Yes, it’s already December and I’m still concocting a various array of T-Day leftover meals. The latest- and hopefully the last turkey creation!- curried turkey potpie was a hit, but with one plate empty at the table.
Life for our family, once again, is on temporary halt to regroup, realign, and reaffirm former, as well as new recovery priorities-goals; and up the ante a bit to get beyond the bump-in-the-road our daughter is experiencing wrestling free (though as of late, resembling more acquiescence) from the dangerous clutches of anorexia.
Ironically we were in this familiar territory the same time last year. And as a parent, when you’ve seen how far your child has come through his/her ED recovery, how hard the fight gets fought, seeing and knowing they can do it; it feels like suddenly your footing on that long arduous climb is becoming loose and weak. You’ve been tossed back down, the wind has been knocked clean out — “GASP!” Some confusion sets in, frustration, even some anger– “Damn you friggin’ (I use a word with a bit more gusto and power) ED!” It’s time to take action, as most of us know, eating disorders love the waiting-game, the delay, the postponing… we’ve already been there too.
Adolescence is a time of rapid growth and development, and a body taxed with an eating disorder at this time cannot do fully what it was meant to do normally unhindered. The reports regarding bone density and calcium loss within eating disorder sufferers are not new but it is a necessary reminder of the severity of this illness and why treatment should not be delayed, since significant changes do take place before decreases in bone structure become evident, and some of these changes can be permanent after a certain age.
Leftovers in this scenario can also be remembered as requiring 100% full nutritional support and adherence- without question, without exception. This time of year brings forth both a welcoming joy towards celebration with family and friends, but as well an unwelcome increase of stressors and worries that pose some unique challenges for those with eating disorders.
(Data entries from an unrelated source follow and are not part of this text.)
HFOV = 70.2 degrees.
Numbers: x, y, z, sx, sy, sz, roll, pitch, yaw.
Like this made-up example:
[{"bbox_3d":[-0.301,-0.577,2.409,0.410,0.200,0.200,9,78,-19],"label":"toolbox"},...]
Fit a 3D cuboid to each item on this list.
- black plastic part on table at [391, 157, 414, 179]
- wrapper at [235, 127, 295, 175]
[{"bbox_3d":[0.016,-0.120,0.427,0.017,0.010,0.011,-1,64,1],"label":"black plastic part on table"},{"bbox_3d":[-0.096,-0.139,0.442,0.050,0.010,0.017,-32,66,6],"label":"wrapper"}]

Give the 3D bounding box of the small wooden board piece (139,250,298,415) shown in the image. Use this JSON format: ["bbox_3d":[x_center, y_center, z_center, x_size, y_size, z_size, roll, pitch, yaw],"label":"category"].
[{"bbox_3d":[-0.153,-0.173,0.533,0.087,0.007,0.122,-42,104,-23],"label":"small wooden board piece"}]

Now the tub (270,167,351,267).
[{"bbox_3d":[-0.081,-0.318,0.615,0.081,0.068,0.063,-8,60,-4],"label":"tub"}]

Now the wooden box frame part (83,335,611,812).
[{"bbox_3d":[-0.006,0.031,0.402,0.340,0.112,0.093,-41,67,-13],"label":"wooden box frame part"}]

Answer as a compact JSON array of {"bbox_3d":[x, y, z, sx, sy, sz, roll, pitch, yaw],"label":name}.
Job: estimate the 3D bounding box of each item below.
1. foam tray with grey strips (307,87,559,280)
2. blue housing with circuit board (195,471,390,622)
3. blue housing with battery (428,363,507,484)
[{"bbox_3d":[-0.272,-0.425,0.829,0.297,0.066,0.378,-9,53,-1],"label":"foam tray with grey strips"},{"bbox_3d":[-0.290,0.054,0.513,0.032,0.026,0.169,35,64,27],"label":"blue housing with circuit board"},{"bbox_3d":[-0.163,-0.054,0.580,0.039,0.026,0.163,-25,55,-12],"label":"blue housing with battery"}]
There has been a wide variety of posts and informational resources in this regard which is fantastic. One incredibly busy and committed individual interviewing as of late is Dr Cynthia Bulik, who is the director of the UNC Eating Disorder Program prompting:
Dr Bulik also continued with an “Eating Pressure” interview recently conducted by CNN worth viewing.
And there is an equally interesting qualitative study: “Total Control? Eating Disorders and Emotional Responses to Food” conducted by the University of Adelaide in Australia with the result podcast and interview available from CQ University’s International Program of Psych-Social Health Research Dept that looks at emotional responses to images of food presented to adults with eating disorders, and using the qualitative methodology to further measure and explore issues of self-control, food fears/responses, CBT-cognitive behavior therapy as a means to help adjust maladaptive ways of thinking and behaving. I think this could also be extremely beneficial to younger ED sufferers as well, and crucial for helping them deal more cohesively with their “fear” foods that many times get downplayed or ignored within many treatment programs by only having the patients eat the foods, or avoid them altogether in their meal plans.
And yet more leftovers, as lastly I found BBC’s-Radio4 All In The Mind Segment by Claudia Hammond insightful in regards to the variations in some residential programs and getting additional perspectives from patients who are going through the program, their personal thoughts and views. The “partnership” message from the Phoenix ED program in the UK director, Dr Thompson was also welcoming to hear in having patients play a significant role in their treatment and recovery process along with more collaborative and balanced strategies. The numbered tables that residents eat at are something quite interesting as well, with Table 1 being a level requiring most support and moving towards Table 3 with more independence, and thusly Table 2 being 50/50. I think to me what stands out is the ability to remain open to making changes and being creative in strategies, and not simply applying practices to ED care and treatment that simply don’t always work for the individual patient.
So while I’m still musing over Thanksgiving tidbits and at the same time putting up the Christmas lights and bringing out the boxes of holiday decorations, we’ll keep fighting and rallying behind our daughter to continue to move forward within her next level of recovery. Regaining some ground lost with deeper learning and strength gained (we all make mistakes and have setbacks- with or without an eating disorder!) We know we’ll get through this together and once again her place at the table will be filled when she is ready… until then leftovers may be on the menu for awhile.